◆ **PROBLEM REQUIREMENTS**: Produce an exact copy of all the data below, dropping every image.

◆ **EXERCISE DATA**:

• • •

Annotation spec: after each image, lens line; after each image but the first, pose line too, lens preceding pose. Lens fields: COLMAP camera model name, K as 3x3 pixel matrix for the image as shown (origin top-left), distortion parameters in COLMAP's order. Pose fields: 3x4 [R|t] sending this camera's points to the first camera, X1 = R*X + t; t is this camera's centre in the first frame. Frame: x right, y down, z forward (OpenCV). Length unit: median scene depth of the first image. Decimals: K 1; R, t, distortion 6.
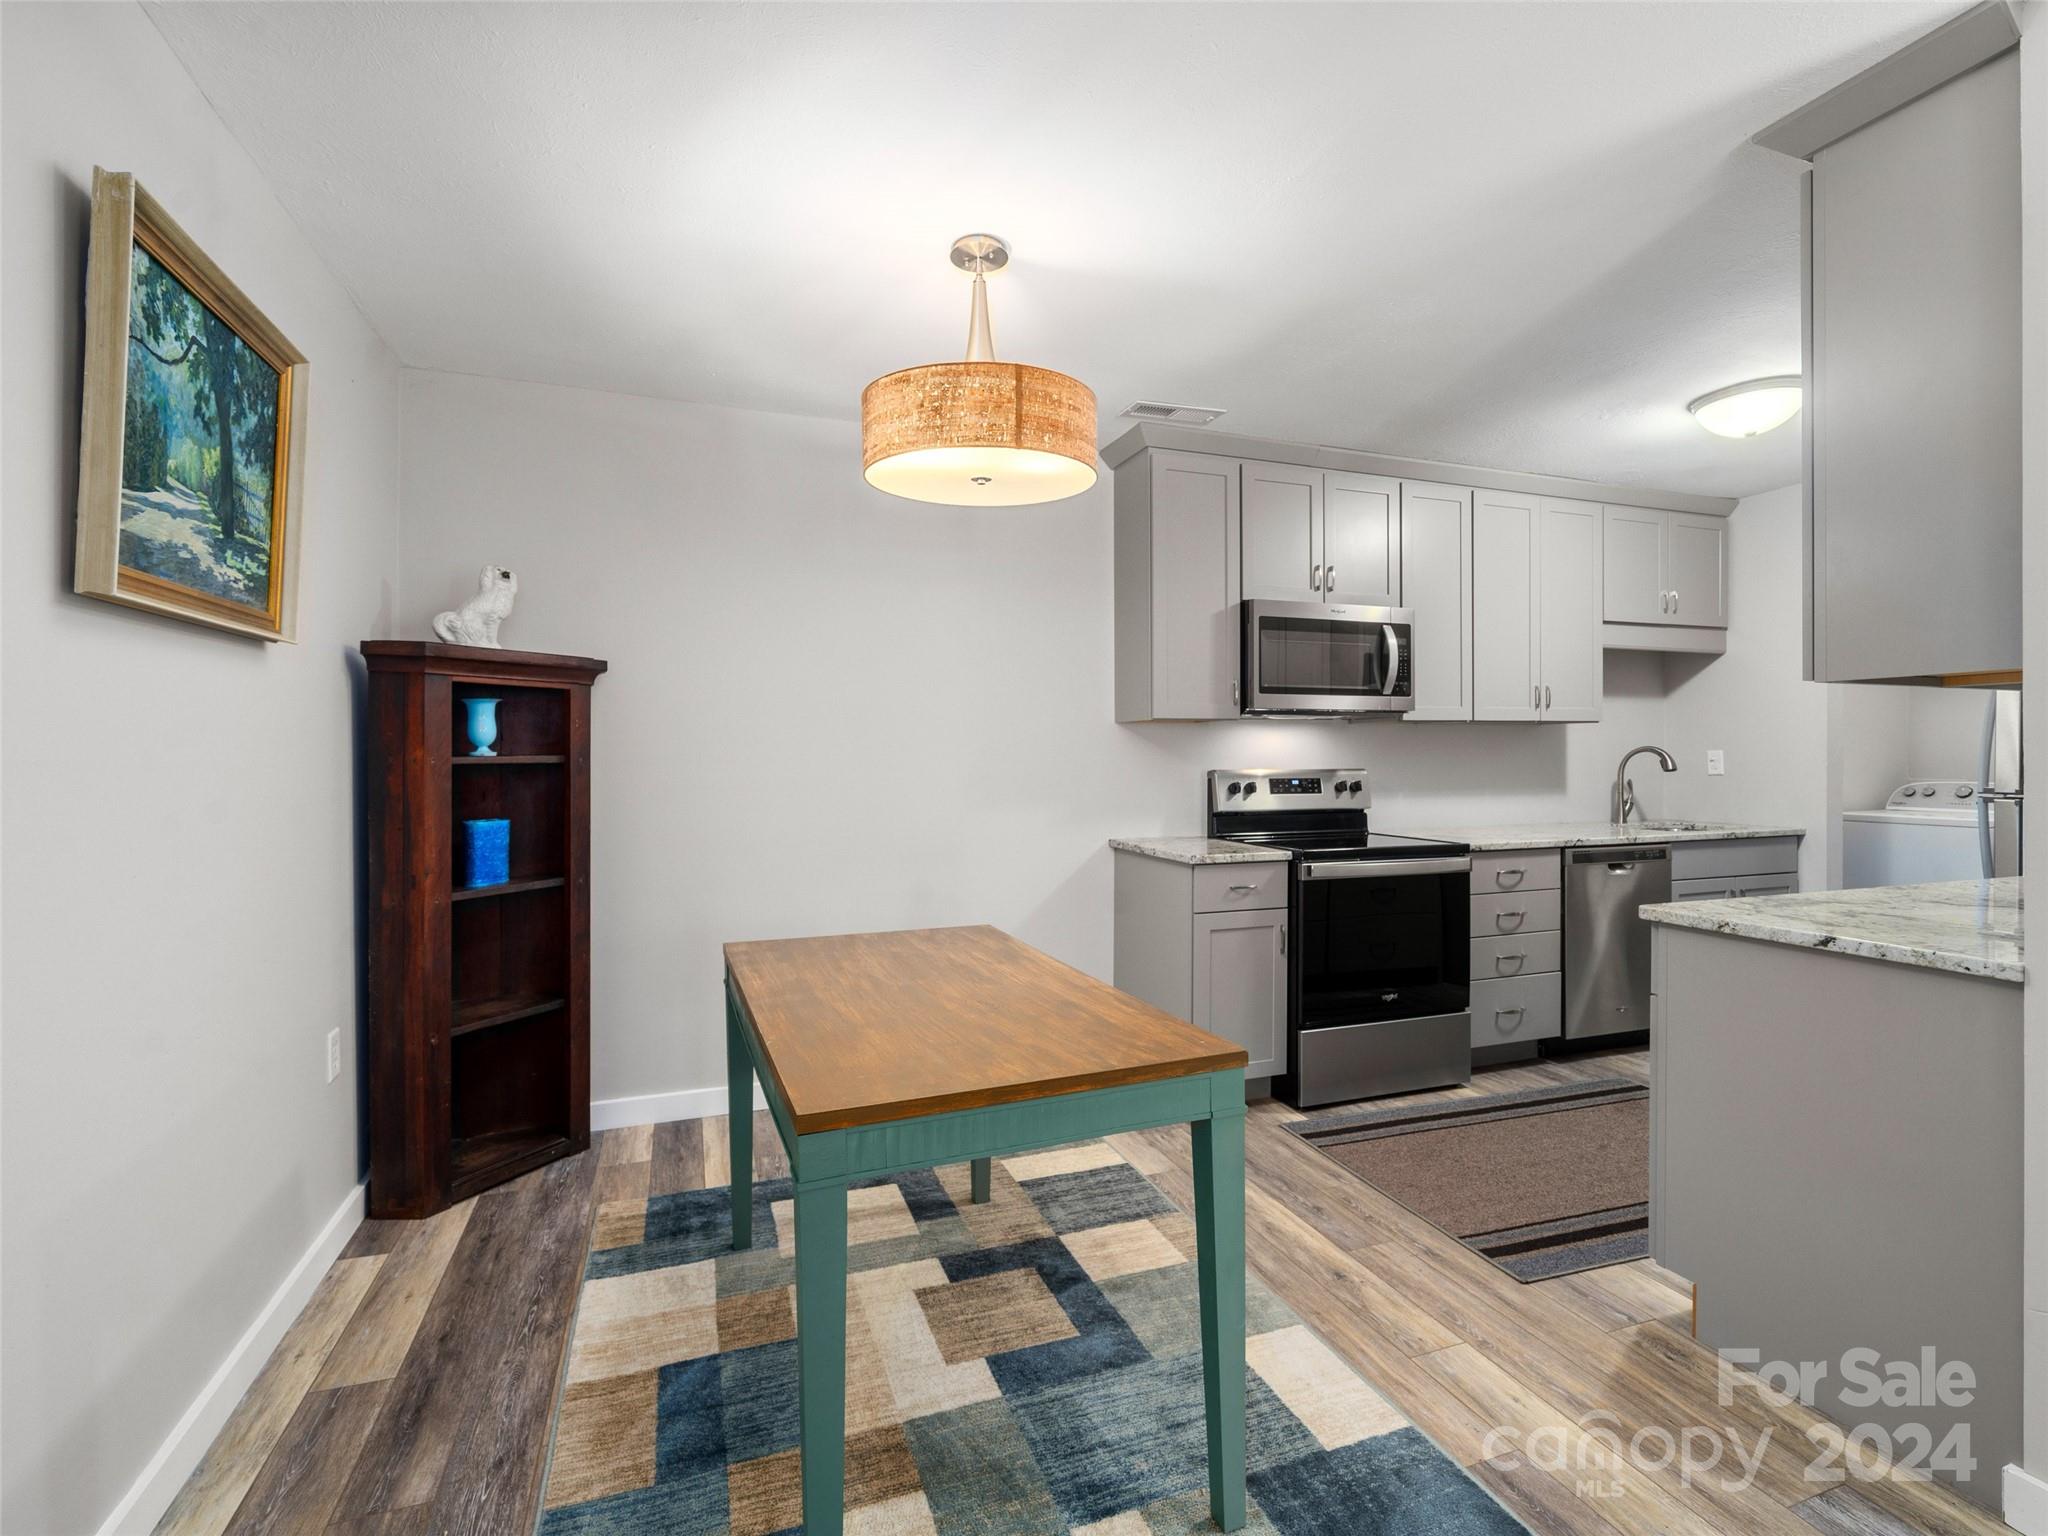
lens RADIAL K [[939.0, 0, 1023.0], [0, 939.0, 760.0], [0, 0, 1]] dist [0.001539, 0.000563]
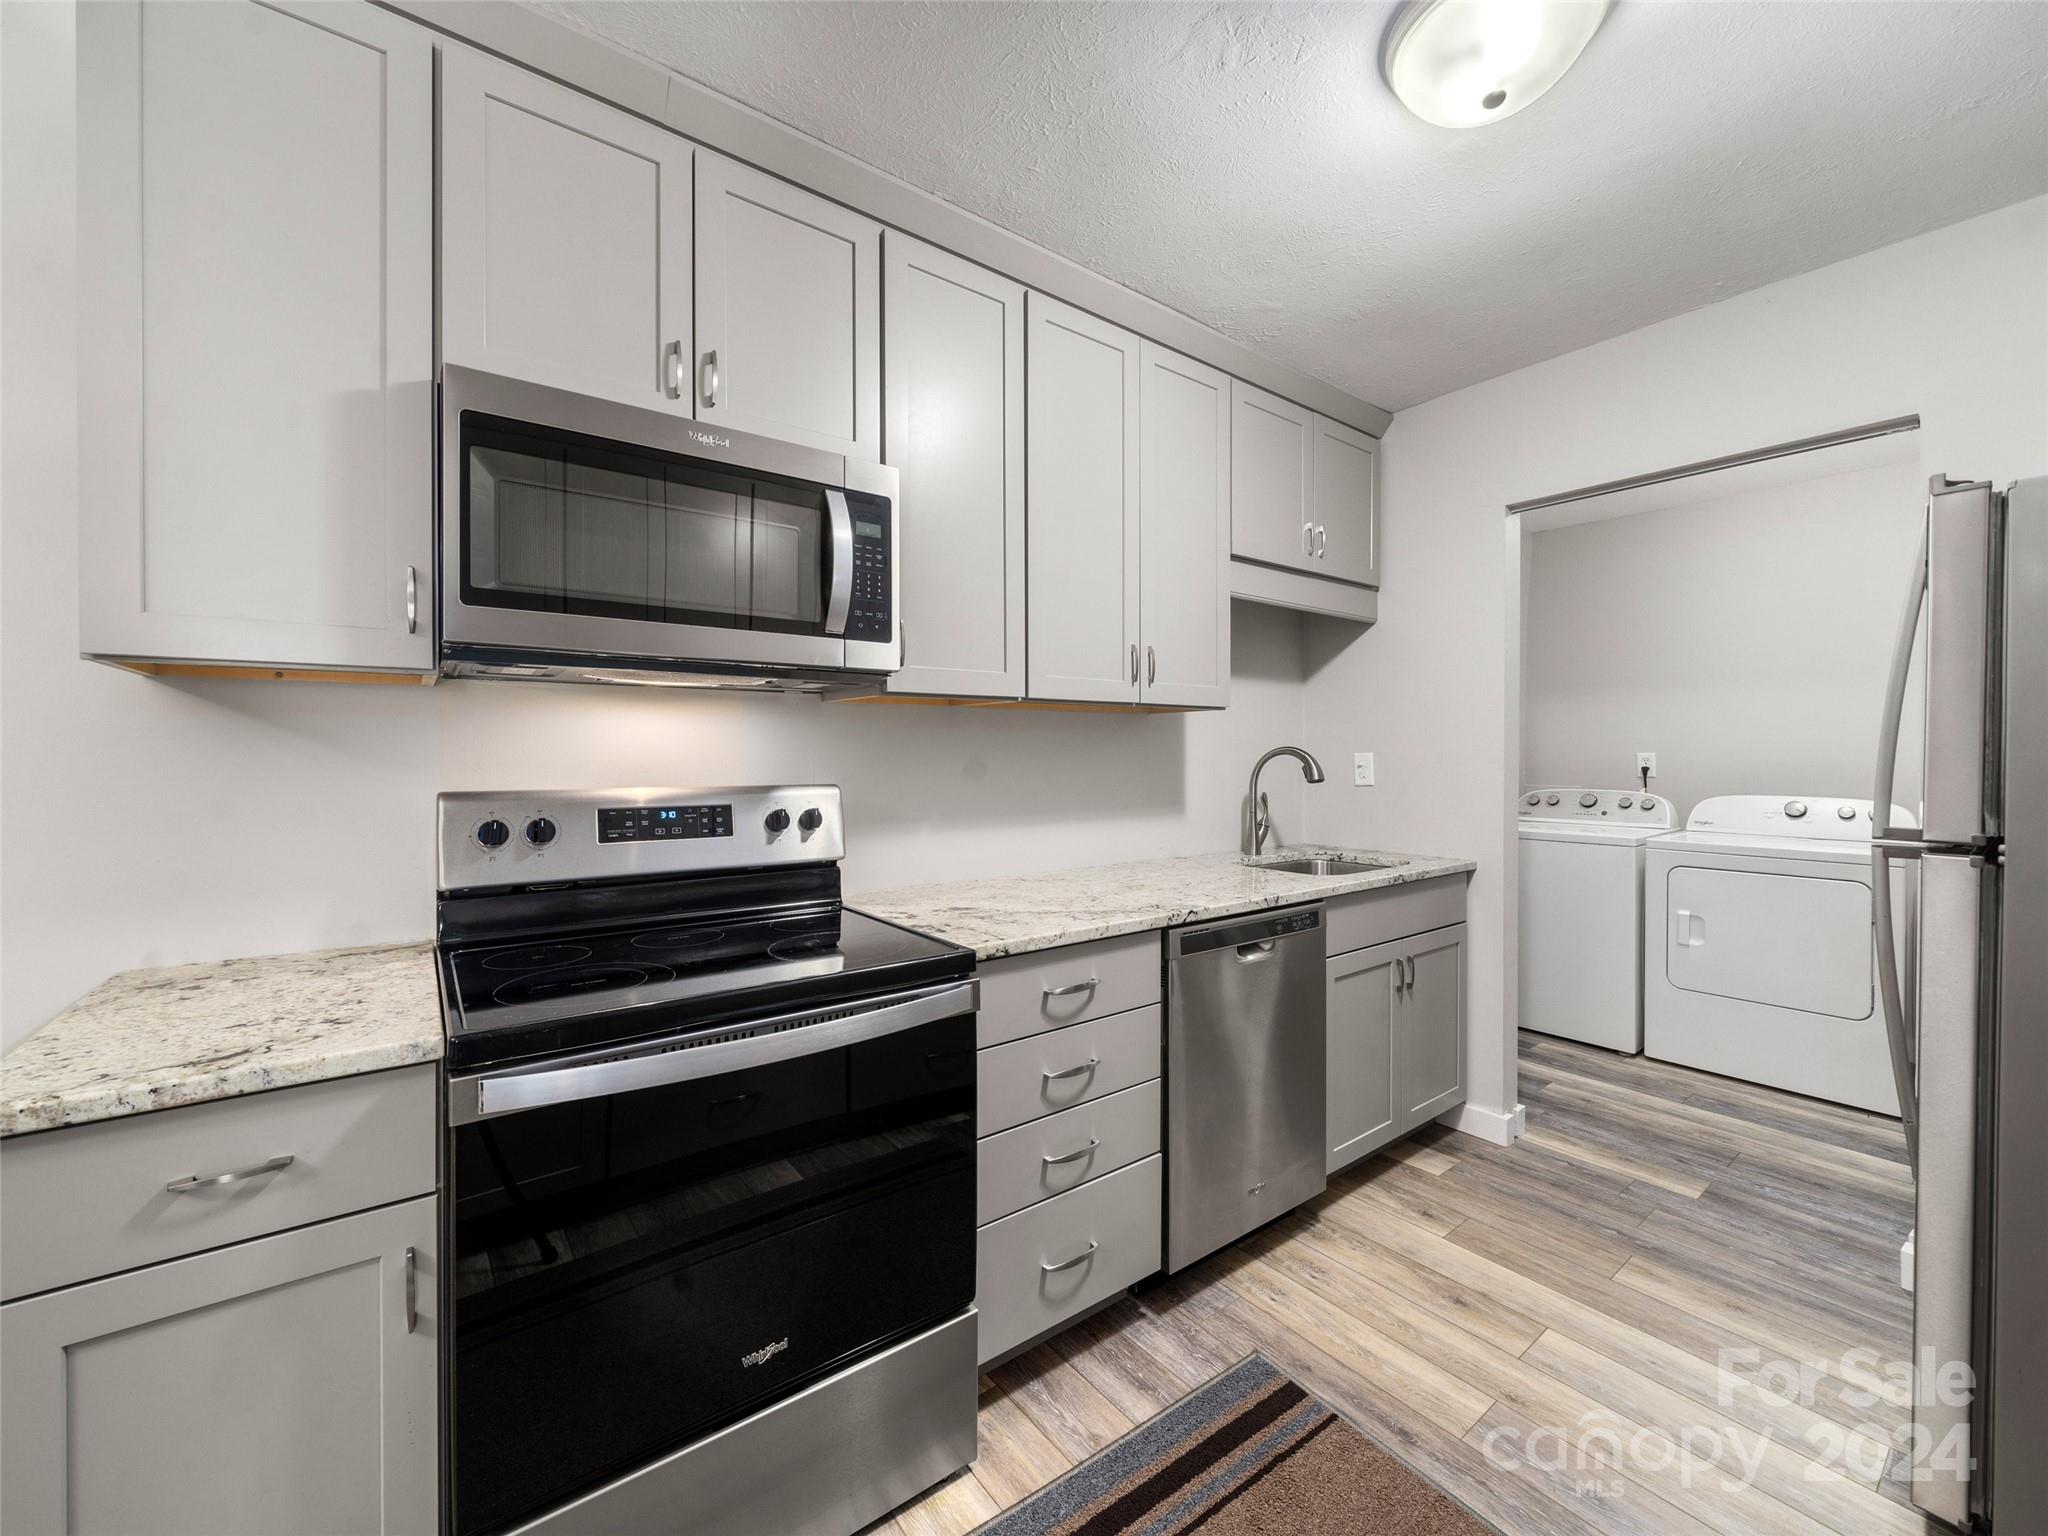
lens RADIAL K [[808.7, 0, 1016.3], [0, 808.7, 762.1], [0, 0, 1]] dist [-0.005083, -0.000528]
pose [[0.958627, 0.000306, 0.284665, 0.352850], [-0.000956, 0.999997, 0.002146, -0.004836], [-0.284664, -0.002329, 0.958625, 0.565596]]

• • •

◆ **ANSWER SPACE**:
Annotation spec: after each image, lens line; after each image but the first, pose line too, lens preceding pose. Lens fields: COLMAP camera model name, K as 3x3 pixel matrix for the image as shown (origin top-left), distortion parameters in COLMAP's order. Pose fields: 3x4 [R|t] sending this camera's points to the first camera, X1 = R*X + t; t is this camera's centre in the first frame. Frame: x right, y down, z forward (OpenCV). Length unit: median scene depth of the first image. Decimals: K 1; R, t, distortion 6.
lens RADIAL K [[939.0, 0, 1023.0], [0, 939.0, 760.0], [0, 0, 1]] dist [0.001539, 0.000563]
lens RADIAL K [[808.7, 0, 1016.3], [0, 808.7, 762.1], [0, 0, 1]] dist [-0.005083, -0.000528]
pose [[0.958627, 0.000306, 0.284665, 0.352850], [-0.000956, 0.999997, 0.002146, -0.004836], [-0.284664, -0.002329, 0.958625, 0.565596]]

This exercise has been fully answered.